REQUIREMENT ->
Beneath this instruction is a listing. Transcribe from it only the stretch from the line with "とする弁理士。 企業向けオン" through the line with "Аптека Здравсити, Домодедово", both end lines included, exactly as written.

INPUT RECORDS ->

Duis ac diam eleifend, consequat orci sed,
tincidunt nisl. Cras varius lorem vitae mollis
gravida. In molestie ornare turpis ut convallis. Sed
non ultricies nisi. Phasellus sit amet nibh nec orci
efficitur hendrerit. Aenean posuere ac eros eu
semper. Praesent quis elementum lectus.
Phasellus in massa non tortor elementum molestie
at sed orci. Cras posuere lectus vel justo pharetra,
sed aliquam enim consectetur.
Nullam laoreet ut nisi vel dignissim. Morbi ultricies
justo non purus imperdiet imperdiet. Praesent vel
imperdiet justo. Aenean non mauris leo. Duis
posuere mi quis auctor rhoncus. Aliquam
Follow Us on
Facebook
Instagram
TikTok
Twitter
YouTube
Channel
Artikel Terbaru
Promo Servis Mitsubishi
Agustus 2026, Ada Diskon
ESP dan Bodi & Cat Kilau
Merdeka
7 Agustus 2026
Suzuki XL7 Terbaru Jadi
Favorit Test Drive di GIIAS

---

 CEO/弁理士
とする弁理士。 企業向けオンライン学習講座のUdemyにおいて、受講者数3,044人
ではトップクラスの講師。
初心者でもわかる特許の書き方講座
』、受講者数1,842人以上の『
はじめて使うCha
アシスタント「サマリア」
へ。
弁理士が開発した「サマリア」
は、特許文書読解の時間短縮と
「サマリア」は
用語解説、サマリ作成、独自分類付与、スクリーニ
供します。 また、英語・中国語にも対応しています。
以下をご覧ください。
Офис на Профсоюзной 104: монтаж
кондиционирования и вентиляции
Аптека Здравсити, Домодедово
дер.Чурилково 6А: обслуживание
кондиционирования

SOLUTION TO THE PROBLEM ->
とする弁理士。 企業向けオンライン学習講座のUdemyにおいて、受講者数3,044人
ではトップクラスの講師。
初心者でもわかる特許の書き方講座
』、受講者数1,842人以上の『
はじめて使うCha
アシスタント「サマリア」
へ。
弁理士が開発した「サマリア」
は、特許文書読解の時間短縮と
「サマリア」は
用語解説、サマリ作成、独自分類付与、スクリーニ
供します。 また、英語・中国語にも対応しています。
以下をご覧ください。
Офис на Профсоюзной 104: монтаж
кондиционирования и вентиляции
Аптека Здравсити, Домодедово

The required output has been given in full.